- About this exercise: Gather each line of the listing that contains the word "erstellen" and copy those lines in full, in the order they appear.

- Data provided:
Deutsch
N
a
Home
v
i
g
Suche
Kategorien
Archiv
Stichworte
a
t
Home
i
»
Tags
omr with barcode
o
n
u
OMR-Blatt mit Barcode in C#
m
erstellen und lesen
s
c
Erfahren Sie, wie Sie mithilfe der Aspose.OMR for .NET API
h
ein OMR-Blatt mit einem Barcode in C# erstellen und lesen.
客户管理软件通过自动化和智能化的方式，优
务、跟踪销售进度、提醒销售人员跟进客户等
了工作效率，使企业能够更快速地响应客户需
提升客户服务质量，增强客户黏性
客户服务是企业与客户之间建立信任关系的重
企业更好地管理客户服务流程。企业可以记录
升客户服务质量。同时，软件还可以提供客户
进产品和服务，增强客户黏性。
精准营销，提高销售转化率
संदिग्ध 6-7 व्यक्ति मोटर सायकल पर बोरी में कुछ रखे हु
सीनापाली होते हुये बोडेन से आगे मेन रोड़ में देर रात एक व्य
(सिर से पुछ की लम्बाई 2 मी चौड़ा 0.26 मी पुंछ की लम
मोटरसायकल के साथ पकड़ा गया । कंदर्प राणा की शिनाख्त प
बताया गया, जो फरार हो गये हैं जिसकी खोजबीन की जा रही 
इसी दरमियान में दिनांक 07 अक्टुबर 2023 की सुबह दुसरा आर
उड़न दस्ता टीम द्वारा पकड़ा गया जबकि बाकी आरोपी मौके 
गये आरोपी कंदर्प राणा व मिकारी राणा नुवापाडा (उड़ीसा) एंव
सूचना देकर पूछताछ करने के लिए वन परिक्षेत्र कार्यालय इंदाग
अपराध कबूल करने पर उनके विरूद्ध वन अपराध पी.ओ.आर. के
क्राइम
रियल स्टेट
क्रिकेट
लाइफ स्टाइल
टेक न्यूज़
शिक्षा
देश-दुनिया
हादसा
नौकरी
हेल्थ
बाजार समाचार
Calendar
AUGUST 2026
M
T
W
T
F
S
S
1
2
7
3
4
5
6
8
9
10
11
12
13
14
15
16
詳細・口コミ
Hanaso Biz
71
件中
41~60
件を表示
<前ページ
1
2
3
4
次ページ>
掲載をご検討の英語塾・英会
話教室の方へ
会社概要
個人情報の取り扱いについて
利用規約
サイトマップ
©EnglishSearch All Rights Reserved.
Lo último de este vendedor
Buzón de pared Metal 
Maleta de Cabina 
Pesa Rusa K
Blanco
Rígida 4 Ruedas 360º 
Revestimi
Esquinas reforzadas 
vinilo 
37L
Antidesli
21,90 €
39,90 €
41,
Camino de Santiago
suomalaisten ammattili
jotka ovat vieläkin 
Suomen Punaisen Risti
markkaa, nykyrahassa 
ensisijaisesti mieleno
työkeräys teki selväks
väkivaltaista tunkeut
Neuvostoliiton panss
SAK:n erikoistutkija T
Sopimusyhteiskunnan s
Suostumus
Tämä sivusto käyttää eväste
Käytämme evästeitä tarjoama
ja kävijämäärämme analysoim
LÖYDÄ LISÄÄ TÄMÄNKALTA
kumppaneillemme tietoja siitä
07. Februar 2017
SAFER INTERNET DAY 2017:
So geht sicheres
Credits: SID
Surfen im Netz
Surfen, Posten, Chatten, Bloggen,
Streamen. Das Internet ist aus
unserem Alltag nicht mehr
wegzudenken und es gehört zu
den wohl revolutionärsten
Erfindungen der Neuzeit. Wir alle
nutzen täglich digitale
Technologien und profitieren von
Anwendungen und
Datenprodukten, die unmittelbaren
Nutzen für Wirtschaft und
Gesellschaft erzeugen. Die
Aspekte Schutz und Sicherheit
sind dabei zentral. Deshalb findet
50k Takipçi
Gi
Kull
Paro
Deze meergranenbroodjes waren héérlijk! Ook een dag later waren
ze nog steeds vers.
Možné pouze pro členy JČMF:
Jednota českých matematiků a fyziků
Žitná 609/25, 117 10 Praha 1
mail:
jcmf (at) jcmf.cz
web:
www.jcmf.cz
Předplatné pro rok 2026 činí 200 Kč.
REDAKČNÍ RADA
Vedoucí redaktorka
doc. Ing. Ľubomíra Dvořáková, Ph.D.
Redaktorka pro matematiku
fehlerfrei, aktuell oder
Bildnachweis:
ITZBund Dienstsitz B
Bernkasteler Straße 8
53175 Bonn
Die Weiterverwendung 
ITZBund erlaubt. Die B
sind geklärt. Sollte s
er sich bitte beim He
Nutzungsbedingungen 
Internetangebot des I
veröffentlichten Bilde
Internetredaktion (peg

- Exercise answer:
erstellen und lesen
ein OMR-Blatt mit einem Barcode in C# erstellen und lesen.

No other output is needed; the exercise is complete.